- What you will do:
Of the lines in the data below, write out exactly those from the one holding "[00:05.467]" through the one holding "61: (66, 34, 3.64)", both included.

Collected data entries
--- START ---

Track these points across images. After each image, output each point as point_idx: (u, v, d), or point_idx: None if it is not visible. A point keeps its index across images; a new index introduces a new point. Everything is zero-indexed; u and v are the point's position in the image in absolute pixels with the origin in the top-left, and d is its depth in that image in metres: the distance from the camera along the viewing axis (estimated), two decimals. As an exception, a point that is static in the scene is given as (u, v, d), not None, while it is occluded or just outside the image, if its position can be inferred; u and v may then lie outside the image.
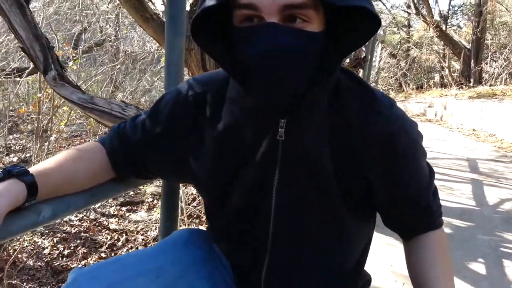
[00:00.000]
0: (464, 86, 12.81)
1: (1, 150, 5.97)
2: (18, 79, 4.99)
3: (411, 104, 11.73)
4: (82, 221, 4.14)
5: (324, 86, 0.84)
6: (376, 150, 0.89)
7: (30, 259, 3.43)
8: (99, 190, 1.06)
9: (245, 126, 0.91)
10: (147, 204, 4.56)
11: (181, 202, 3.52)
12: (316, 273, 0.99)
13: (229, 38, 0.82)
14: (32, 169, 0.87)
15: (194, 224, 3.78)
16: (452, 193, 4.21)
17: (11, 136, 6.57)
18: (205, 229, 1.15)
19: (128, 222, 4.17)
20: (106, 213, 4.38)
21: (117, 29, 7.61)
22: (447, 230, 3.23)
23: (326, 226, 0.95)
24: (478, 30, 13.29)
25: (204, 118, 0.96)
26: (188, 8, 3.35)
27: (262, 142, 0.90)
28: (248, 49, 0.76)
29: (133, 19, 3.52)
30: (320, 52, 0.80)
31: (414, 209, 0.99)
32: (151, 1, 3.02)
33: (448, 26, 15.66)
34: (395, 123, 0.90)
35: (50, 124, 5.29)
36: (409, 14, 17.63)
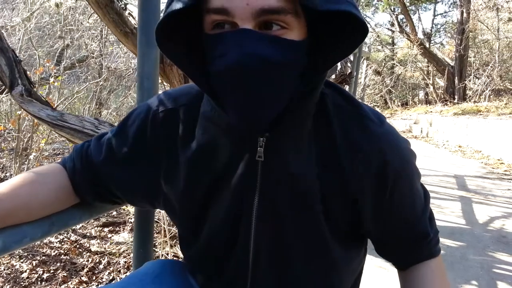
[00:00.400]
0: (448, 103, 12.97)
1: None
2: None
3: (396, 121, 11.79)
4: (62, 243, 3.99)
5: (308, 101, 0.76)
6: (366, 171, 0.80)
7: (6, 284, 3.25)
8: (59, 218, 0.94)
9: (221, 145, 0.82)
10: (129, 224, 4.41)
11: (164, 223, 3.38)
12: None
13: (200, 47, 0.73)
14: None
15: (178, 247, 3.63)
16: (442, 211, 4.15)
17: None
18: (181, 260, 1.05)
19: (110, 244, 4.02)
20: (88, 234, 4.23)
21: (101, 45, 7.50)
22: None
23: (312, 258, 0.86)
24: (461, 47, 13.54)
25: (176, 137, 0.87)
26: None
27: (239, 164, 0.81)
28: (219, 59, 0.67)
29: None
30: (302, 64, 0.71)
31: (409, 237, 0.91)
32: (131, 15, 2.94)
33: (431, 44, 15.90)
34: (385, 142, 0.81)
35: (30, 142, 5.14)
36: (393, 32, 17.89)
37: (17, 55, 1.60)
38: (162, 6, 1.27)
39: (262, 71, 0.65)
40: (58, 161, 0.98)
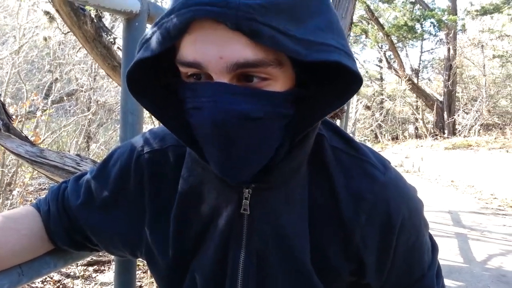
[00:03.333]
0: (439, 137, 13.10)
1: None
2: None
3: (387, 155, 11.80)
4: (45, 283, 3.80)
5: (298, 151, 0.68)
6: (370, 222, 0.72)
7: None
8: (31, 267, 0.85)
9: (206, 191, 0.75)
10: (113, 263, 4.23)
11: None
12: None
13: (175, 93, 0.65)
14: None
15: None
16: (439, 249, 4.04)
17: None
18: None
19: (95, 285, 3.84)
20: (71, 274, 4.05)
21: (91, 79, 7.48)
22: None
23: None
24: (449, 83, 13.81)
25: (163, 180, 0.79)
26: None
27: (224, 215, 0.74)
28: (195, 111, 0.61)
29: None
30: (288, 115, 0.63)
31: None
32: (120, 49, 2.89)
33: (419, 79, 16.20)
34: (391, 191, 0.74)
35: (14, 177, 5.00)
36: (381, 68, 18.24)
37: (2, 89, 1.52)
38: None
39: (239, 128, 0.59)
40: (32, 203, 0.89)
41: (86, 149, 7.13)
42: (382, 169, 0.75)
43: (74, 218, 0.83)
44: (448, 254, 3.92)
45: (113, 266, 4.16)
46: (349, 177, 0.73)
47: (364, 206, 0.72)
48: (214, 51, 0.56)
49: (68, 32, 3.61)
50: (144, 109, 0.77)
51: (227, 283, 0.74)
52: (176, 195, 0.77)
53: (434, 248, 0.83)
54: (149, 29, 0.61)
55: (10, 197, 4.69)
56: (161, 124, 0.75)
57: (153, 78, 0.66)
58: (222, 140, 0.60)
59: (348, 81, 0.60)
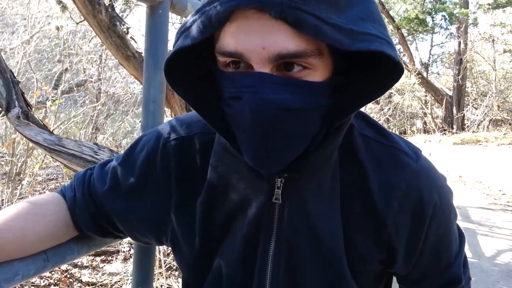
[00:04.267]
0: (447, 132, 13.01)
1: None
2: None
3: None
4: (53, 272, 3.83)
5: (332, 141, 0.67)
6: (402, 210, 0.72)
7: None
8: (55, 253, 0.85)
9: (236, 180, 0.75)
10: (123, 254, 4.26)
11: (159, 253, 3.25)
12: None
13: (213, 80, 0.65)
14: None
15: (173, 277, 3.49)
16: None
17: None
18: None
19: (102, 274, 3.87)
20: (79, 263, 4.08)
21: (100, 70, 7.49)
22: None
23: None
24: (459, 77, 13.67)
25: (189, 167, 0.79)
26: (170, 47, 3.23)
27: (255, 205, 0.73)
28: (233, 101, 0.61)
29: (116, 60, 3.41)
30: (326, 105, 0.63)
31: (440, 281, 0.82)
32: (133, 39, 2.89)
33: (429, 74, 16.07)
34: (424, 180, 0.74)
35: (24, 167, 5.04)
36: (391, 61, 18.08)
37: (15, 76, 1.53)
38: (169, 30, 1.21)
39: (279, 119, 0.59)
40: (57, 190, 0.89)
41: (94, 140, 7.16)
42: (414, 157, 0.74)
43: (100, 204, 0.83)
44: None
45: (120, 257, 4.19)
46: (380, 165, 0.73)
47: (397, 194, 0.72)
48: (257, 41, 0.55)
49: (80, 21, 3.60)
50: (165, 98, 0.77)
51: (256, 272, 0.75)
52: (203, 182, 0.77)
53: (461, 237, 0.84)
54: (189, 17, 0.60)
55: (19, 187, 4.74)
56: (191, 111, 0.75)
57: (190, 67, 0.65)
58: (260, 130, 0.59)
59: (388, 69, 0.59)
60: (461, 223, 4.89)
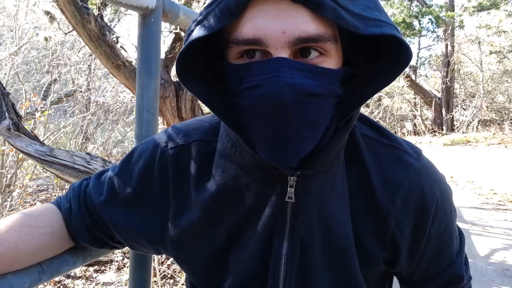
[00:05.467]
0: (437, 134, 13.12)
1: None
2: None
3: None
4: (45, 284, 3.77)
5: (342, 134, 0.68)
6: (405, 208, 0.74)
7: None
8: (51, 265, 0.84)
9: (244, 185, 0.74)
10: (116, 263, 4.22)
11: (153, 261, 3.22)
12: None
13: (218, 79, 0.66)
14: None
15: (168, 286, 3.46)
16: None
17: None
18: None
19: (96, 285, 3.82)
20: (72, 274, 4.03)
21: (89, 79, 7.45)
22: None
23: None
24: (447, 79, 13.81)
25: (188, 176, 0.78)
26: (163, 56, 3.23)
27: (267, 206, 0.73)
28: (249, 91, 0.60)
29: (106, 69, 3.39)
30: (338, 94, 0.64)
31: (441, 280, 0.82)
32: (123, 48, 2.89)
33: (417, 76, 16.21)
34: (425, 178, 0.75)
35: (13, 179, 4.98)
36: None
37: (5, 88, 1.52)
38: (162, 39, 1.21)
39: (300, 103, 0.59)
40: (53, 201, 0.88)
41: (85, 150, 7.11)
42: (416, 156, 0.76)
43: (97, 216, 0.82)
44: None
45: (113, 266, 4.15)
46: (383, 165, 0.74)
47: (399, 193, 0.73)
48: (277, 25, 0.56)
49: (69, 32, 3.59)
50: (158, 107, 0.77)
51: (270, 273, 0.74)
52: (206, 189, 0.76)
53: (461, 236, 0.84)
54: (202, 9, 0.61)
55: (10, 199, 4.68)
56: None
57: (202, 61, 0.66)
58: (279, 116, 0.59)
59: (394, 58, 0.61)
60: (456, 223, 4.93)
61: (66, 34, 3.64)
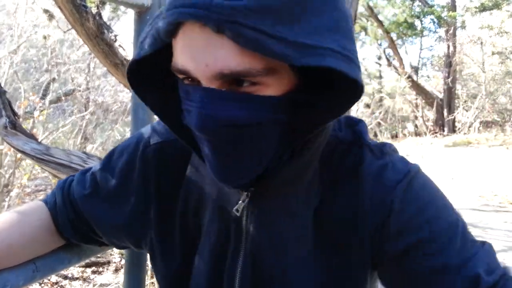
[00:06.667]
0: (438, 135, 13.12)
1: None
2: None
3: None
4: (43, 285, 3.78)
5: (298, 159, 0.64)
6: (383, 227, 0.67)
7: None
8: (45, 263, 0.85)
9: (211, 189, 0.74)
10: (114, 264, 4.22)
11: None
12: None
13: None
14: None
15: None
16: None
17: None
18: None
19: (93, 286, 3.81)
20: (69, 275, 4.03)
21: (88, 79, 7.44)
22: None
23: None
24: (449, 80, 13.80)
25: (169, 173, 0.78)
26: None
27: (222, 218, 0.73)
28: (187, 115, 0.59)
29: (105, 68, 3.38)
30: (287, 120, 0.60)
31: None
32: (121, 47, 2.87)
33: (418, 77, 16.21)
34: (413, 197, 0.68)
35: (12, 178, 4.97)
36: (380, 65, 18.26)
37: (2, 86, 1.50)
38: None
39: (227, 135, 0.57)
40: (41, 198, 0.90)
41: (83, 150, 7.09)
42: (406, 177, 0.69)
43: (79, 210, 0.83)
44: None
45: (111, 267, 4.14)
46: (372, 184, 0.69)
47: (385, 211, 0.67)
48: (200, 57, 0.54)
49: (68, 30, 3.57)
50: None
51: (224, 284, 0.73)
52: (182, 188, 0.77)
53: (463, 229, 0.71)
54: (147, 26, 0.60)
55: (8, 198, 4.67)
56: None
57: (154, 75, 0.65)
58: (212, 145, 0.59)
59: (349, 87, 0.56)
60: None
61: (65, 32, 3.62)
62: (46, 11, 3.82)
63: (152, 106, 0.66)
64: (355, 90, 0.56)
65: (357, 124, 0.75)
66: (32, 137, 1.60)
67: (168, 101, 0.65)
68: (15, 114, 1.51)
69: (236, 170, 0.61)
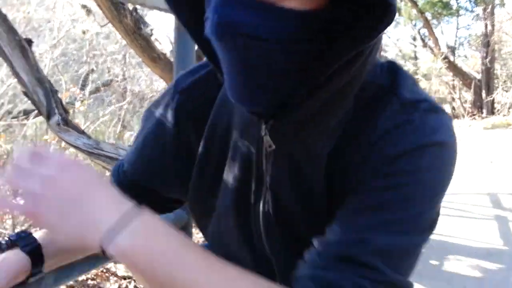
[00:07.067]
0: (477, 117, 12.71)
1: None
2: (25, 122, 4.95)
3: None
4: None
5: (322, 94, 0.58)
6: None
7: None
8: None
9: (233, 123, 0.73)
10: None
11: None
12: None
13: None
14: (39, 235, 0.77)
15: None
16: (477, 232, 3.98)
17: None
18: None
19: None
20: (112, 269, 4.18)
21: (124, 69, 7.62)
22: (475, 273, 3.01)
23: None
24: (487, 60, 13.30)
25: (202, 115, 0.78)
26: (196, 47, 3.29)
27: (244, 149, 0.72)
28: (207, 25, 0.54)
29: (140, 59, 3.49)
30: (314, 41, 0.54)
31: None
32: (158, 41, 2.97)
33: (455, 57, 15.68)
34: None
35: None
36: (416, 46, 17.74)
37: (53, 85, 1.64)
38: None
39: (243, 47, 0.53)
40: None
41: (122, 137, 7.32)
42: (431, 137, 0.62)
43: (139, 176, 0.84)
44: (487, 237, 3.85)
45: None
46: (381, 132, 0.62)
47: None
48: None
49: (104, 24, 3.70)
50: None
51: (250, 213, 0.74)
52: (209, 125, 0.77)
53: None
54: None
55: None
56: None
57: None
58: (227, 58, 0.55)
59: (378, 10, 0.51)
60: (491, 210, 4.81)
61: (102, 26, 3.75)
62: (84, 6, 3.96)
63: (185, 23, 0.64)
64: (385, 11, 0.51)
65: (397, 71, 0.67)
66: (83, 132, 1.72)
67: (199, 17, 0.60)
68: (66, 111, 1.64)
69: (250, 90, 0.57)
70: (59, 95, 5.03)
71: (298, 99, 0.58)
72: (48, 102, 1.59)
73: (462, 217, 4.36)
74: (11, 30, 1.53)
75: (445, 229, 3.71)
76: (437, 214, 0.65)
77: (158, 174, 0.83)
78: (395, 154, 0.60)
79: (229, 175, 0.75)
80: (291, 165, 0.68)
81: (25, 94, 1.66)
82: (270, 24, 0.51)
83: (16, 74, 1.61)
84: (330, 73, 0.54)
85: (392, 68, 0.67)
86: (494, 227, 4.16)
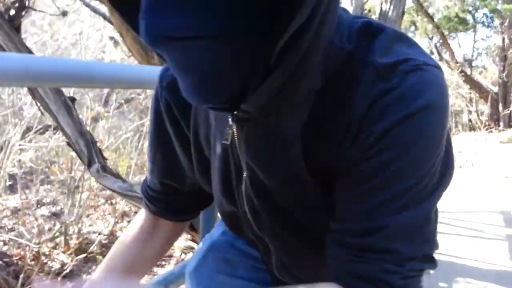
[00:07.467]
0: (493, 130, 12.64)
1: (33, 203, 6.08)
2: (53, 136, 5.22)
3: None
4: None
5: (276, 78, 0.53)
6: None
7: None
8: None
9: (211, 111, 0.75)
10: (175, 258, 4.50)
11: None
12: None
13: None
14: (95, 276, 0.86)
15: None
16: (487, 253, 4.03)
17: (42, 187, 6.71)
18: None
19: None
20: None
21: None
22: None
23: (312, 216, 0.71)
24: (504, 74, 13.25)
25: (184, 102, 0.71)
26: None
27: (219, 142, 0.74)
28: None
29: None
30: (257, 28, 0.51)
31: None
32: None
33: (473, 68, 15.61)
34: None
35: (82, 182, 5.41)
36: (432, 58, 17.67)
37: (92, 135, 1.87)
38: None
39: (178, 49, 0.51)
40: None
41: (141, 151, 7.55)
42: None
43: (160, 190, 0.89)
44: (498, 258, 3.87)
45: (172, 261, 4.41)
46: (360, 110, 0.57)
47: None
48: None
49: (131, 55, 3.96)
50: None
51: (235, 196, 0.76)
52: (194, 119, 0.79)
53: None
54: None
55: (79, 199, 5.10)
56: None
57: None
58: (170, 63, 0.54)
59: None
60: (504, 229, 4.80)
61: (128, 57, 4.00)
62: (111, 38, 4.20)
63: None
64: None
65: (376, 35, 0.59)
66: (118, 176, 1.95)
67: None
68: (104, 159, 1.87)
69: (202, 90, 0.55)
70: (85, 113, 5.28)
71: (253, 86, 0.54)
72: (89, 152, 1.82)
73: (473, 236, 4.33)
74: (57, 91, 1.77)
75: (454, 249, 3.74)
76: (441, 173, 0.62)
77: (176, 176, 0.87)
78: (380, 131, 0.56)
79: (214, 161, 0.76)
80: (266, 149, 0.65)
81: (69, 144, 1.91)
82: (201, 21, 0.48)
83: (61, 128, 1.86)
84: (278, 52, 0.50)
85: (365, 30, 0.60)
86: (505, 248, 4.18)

--- END ---

- Output below:
[00:05.467]
0: (437, 134, 13.12)
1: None
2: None
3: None
4: (45, 284, 3.77)
5: (342, 134, 0.68)
6: (405, 208, 0.74)
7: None
8: (51, 265, 0.84)
9: (244, 185, 0.74)
10: (116, 263, 4.22)
11: (153, 261, 3.22)
12: None
13: (218, 79, 0.66)
14: None
15: (168, 286, 3.46)
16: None
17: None
18: None
19: (96, 285, 3.82)
20: (72, 274, 4.03)
21: (89, 79, 7.45)
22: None
23: None
24: (447, 79, 13.81)
25: (188, 176, 0.78)
26: (163, 56, 3.23)
27: (267, 206, 0.73)
28: (249, 91, 0.60)
29: (106, 69, 3.39)
30: (338, 94, 0.64)
31: (441, 280, 0.82)
32: (123, 48, 2.89)
33: (417, 76, 16.21)
34: (425, 178, 0.75)
35: (13, 179, 4.98)
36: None
37: (5, 88, 1.52)
38: (162, 39, 1.21)
39: (300, 103, 0.59)
40: (53, 201, 0.88)
41: (85, 150, 7.11)
42: (416, 156, 0.76)
43: (97, 216, 0.82)
44: None
45: (113, 266, 4.15)
46: (383, 165, 0.74)
47: (399, 193, 0.73)
48: (277, 25, 0.56)
49: (69, 32, 3.59)
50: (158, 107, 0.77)
51: (270, 273, 0.74)
52: (206, 189, 0.76)
53: (461, 236, 0.84)
54: (202, 9, 0.61)
55: (10, 199, 4.68)
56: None
57: (202, 61, 0.66)
58: (279, 116, 0.59)
59: (394, 58, 0.61)
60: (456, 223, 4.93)
61: (66, 34, 3.64)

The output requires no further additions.